An explosion was reported “in close proximity” to a ship off the coast of Yemen on Friday morning. “The crew and vessel are reported safe,” the Trade Organization Center said.
For months, the Houthi rebel group has been carrying out drone and missile attacks on naval vessels and merchant vessels in the Red Sea, prompting military action from the United States, disrupting a key shipping route and driving up the price of goods.
In response, the United States and Britain have carried out dozens of attacks on Houthi military installations in areas of Yemen controlled by the group. The Houthis said their attacks were an expression of their solidarity with Palestinians in the war-torn Gaza Strip.
Egypt is clearing land and building a wall near its border with the Gaza Strip ahead of a planned and lengthy Israeli military operation in Rafah, according to satellite images reviewed by The Associated Press.
The construction signals Egypt's preparation for a scenario in which some of the hundreds of thousands of Palestinian civilians crowding the territory's southern border could flee to Egypt. The Middle East neighbor has warned Israel that if this happens it would suspend the peace treaty signed in the late 1970s.
Gallant told reporters Friday that there are no plans to push Palestinians into Egypt.
“The State of Israel has no intention of evacuating Palestinian civilians to Egypt,” Gallant said. “We respect and value our peace agreement with Egypt, which represents a cornerstone of stability in the region and an important partner.”
Satellite images captured by Maxar Technologies on Thursday show ongoing construction work on the wall, which lies 2 miles west of the Gaza border. Construction crews nearby also appear to be leveling and clearing the area for an unknown purpose.
The Wall Street Journal, citing anonymous Egyptian officials, described that “an 8-square-mile walled enclosure” was being built in the area that could accommodate over 100,000 people.
After a phone call with Biden, Netanyahu said on social media that he rejected international pressure to create a Palestinian state.
“Israel will continue to oppose unilateral recognition of a Palestinian state,” Netanyahu said this on Thursday. “Such recognition after the October 7 massacre would be an enormous reward for unprecedented terrorism and would prevent any future peace settlement.”

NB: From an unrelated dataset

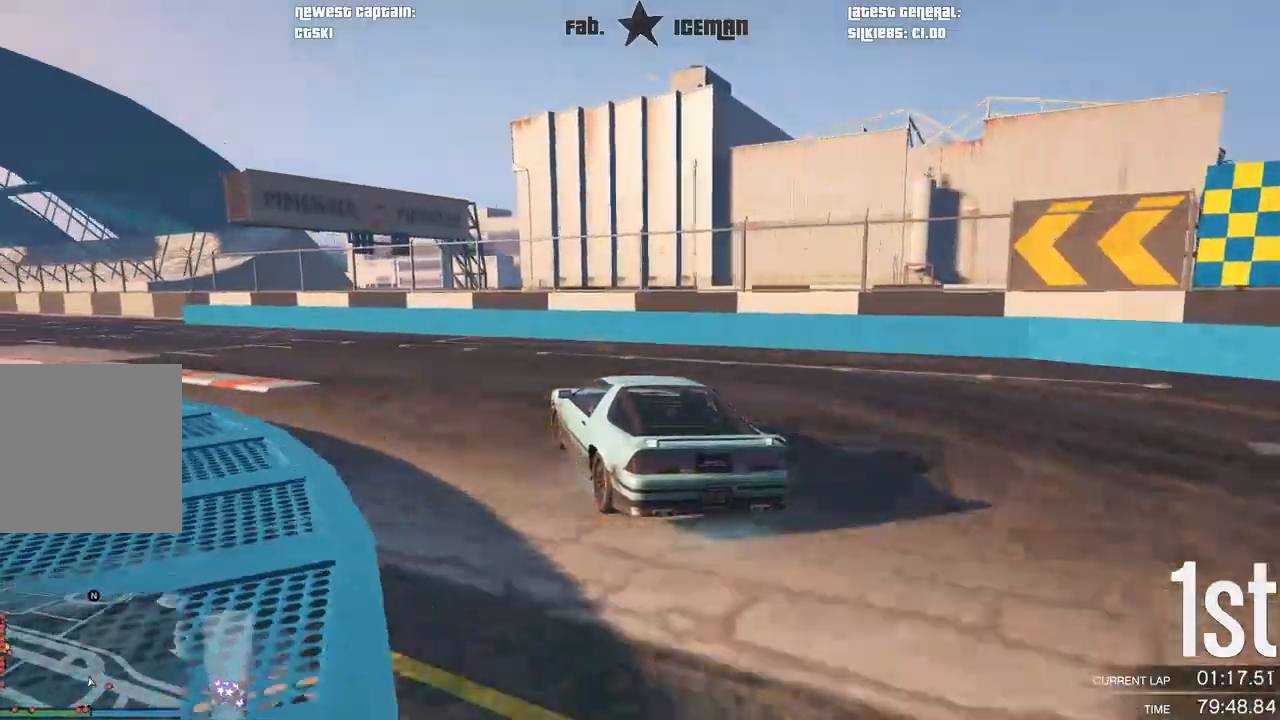
{"buttons": ["R2"], "left_stick": "down-left", "right_stick": "center", "events": []}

Netanyahu has repeatedly spoken out against the creation of a Palestinian state. On the phone, Biden and Netanyahu discussed “ongoing hostage negotiations,” the urgent need for humanitarian assistance to Palestinian civilians and the Biden administration's view that a military operation in Rafah “cannot be carried out without a credible and actionable plan to ensure the security of and.” “There should be support for the civilian population,” said a White House summary.
Meanwhile, concerns are growing over a planned Israeli offensive in Rafah, a town on Gaza's border with Egypt that Israel claims is Hamas's last stronghold.

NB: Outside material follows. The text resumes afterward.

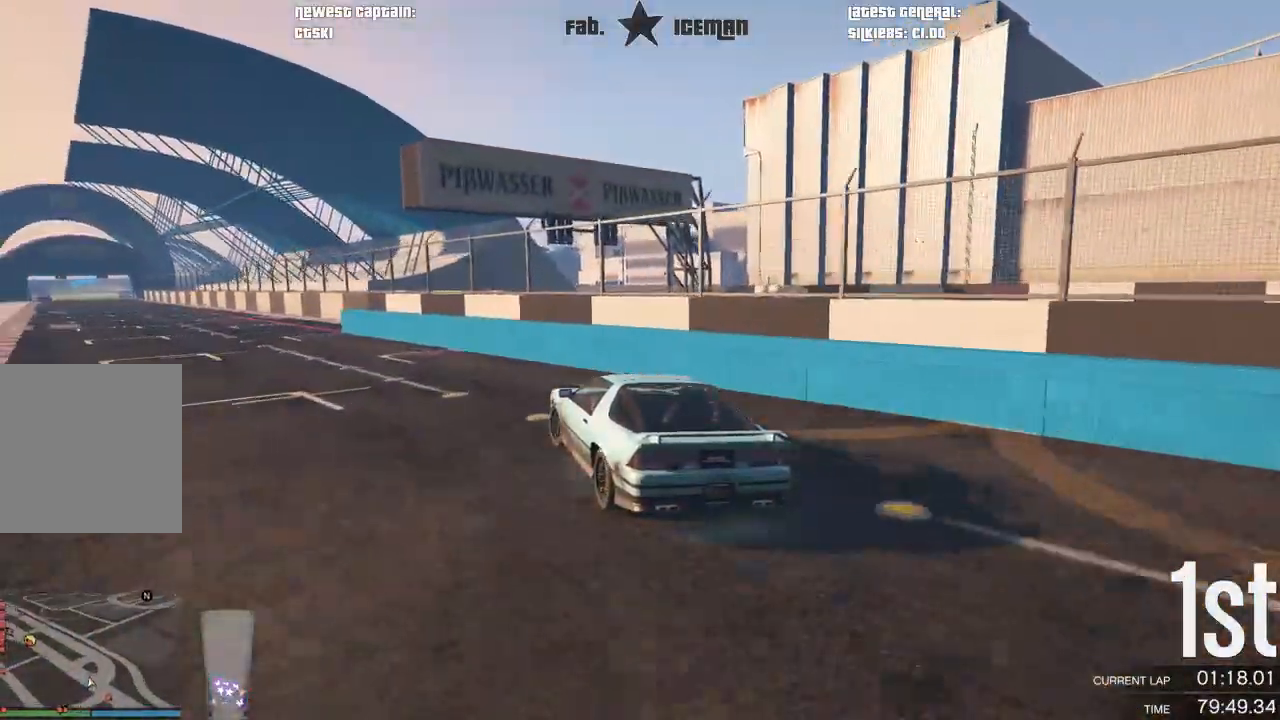
{"buttons": ["R2"], "left_stick": "down-left", "right_stick": "center", "events": []}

Since Israel began its bombing campaign and ground invasion of the Gaza Strip, hundreds of thousands of Palestinian civilians have fled south, heeding evacuation orders and leaflets from the Israeli military. Rafah's prewar population, which numbered about 280,000 people, grew to 1.4 million within months as people crowded into crowded shelters and sprawling tent camps to escape escalating fighting.
Faced with the threat of a large-scale military operation, many civilians who had already been repeatedly displaced began to flee to other parts of the war-ravaged area.